While the family had set their sights on the United States, US immigration restrictions necessitated that they settle down in Catanduva, a city near São Paulo, Brazil. There Auriti went to work building coffee bean threshers. With the Brazilian coffee market crashing in 1929, the career was short-lived.[4]
In 1938, Auriti, his wife, and their young daughter, who was born in 1928, moved to the United States. The family eventually settled in Kennett Square in southeastern Pennsylvania. Auriti set up an auto-body shop, where he also promoted "artistic framing" business. For Auriti the garage served as a site for all his creative projects: oil paintings of old masters and of photographs of National Geographic, and most importantly, his great architectural undertaking: The Encyclopedic Palace.[3]

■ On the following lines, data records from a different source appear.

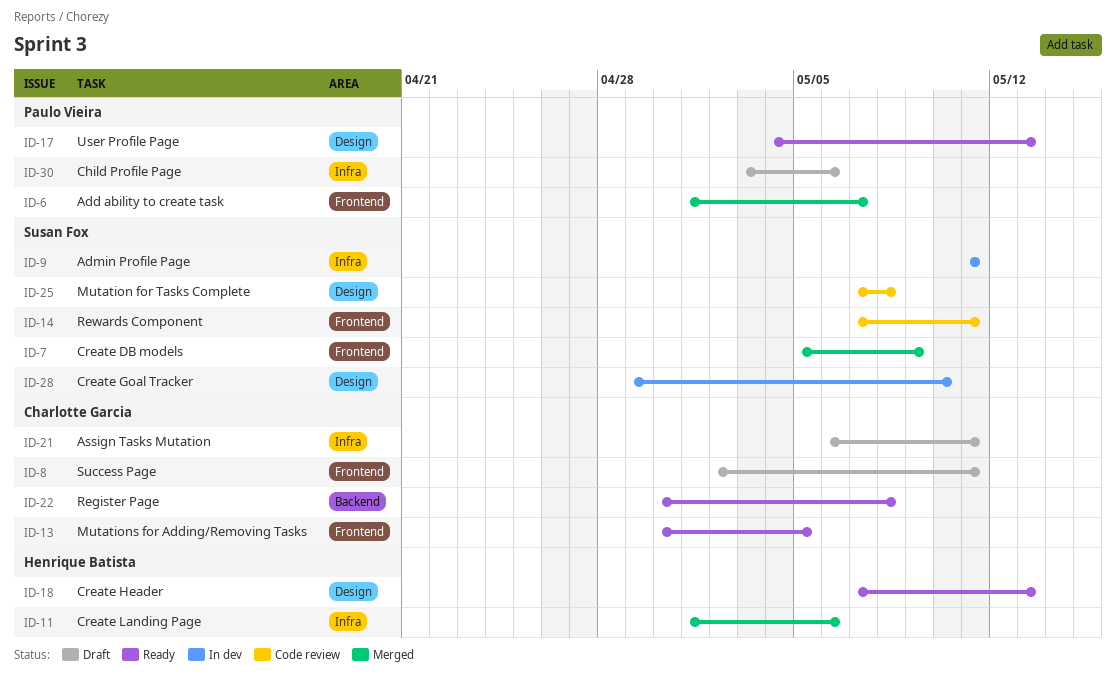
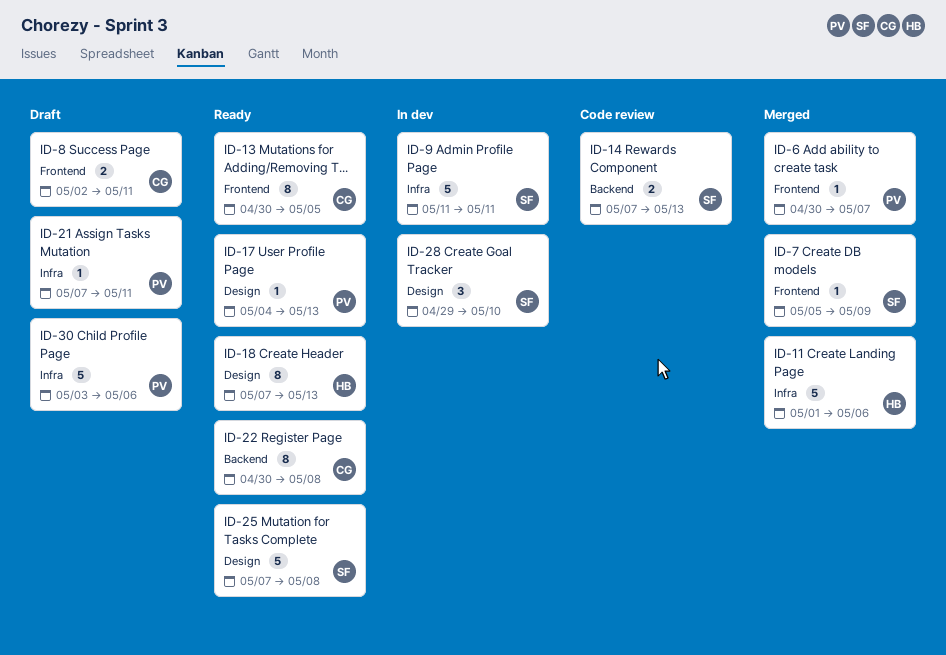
ID-6, start: May 1 -> Apr 30
ID-14, label: Frontend -> Backend
ID-14, due: May 11 -> May 13
ID-21, owner: Charlotte Garcia -> Paulo Vieira
ID-21, start: May 6 -> May 7
ID-25, status: Code review -> Ready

Auriti assembled his famed architectural model over the course of three years, after he retired in the 1950s. His model is made up of wood, plastic, metal, hair combs and other model-making kit parts. It is topped with a television attenae. Standing at eleven feet high, the model sits on a base of seven feet by seven feet.
Imagined on a 1:200 scale, The Encyclopedic Palace was designed to stand 2,300 feet tall and occupy 16 city blocks. It would have been the tallest skyscraper in the world. With his sights set on "The Mall" in Washington D.C, Auriti envisioned a grand monument to knowledge. One hundred and twenty six bronze statues of 'writers, scientists, and artist past, present, and future,' as well as four domed laboratories on each corner were to be included in the construction. Inscribed on the surrounding friezes, Auriti included axioms like, "Forgive the First time," "Enjoy liberty but don't hurt anyone," and "Do Not Abuse Generosity."[4] For Auriti, the Palace was meant to inspire – and to teach.

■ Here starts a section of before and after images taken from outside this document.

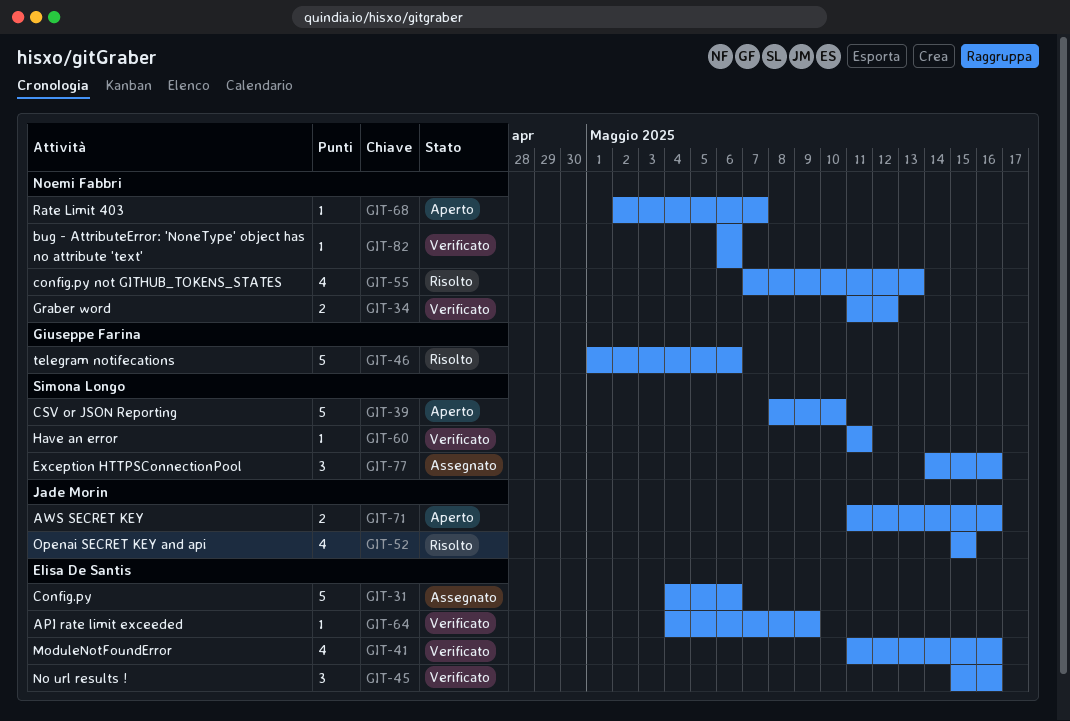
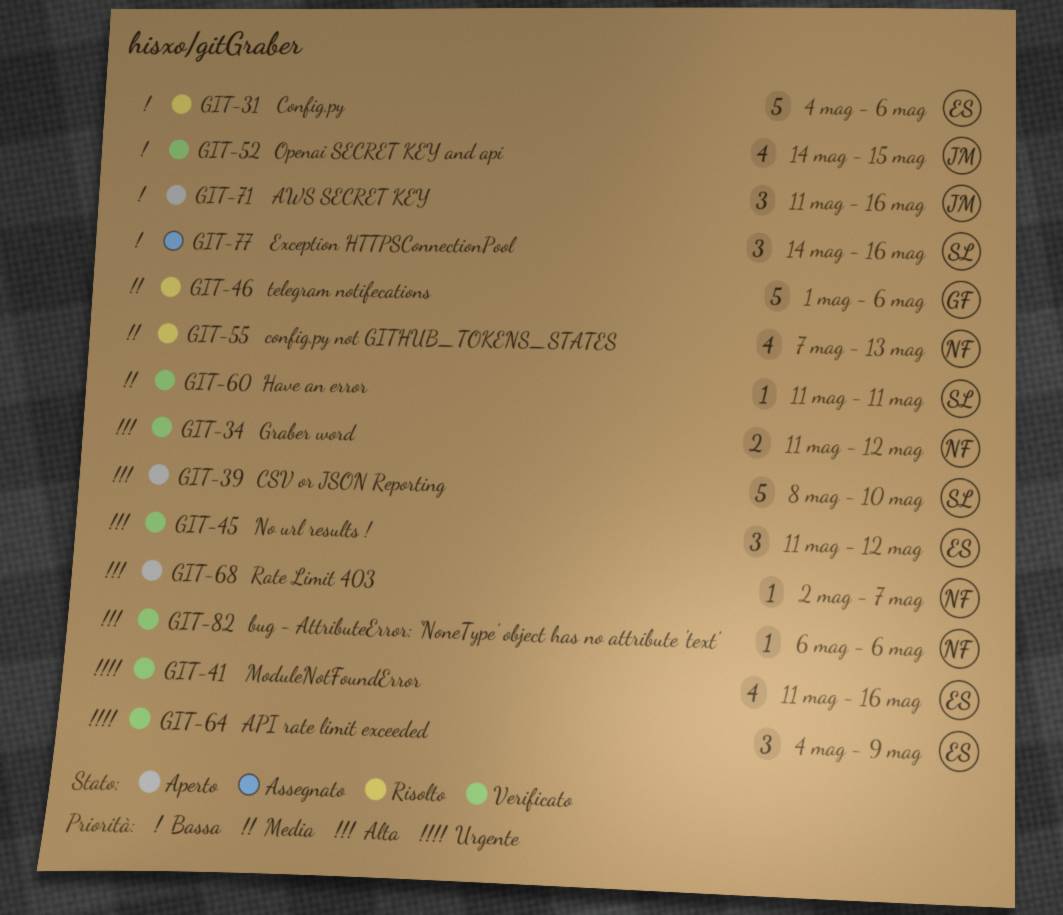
GIT-31, status: Assegnato -> Risolto
GIT-45, start: May 15 -> May 11
GIT-45, due: May 16 -> May 12
GIT-52, status: Risolto -> Verificato
GIT-52, start: May 15 -> May 14
GIT-64, estimate: 1 -> 3
GIT-71, estimate: 2 -> 3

To accompany the model, Auriti authored a statement of purpose, in which he detailed the building's construction, as well as his philosophical yearnings. He announced that his building was "an entirely new concept in museums, designed to hold all the works of man in whatever field, discoveries made and those which may follow…everything from the wheel to the satellite."[3]
Indeed, Auriti's plans for The Encyclopedic Palace were as audacious as his model and mission statement. While Auriti's calls for funds to realize his buildings remained unanswered, the model, itself, was exhibited twice during his lifetime. In 1955, it was included in the Kennett Square Centennial. The Western Savings Fund Society, a historic bank in downtown Philadelphia, also exhibited it three years later.[4]
The Encyclopedic Palace remained cloistered in Auriti's garage until well after his death in 1980. After many years of searching for a permanent home for the model, his granddaughter donated it to the American Folk Art Museum in 2003.[3] It remains in its permanent collection.
In 2013, Massimiliano Gioni featured the Encyclopedia Palace as the 2013 Venice Biennale's centerpiece. For Gioni, Auriti's architectural plans encapsulated "the impossible desire to see and know everything."[5]
Gioni later commented: "Auriti's plan was never carried out, of course, but the dream of universal, all-embracing knowledge crops up throughout history, as one that eccentrics like Auriti share with many other artists, writers, scientists, and prophets who have tried—often in vain—to fashion an image of the world that will capture its infinite variety and richness. Today, as we grapple with a constant flood of information, such attempts to structure knowledge into all-inclusive systems seem even more necessary and even more desperate."[6]
With Auriti's utopian plans as its thematic framework, the 2013 Biennale brought together professional and self-taught artists from around the world. Through his magnum opus, Auriti had finally reached the international stage he long sought.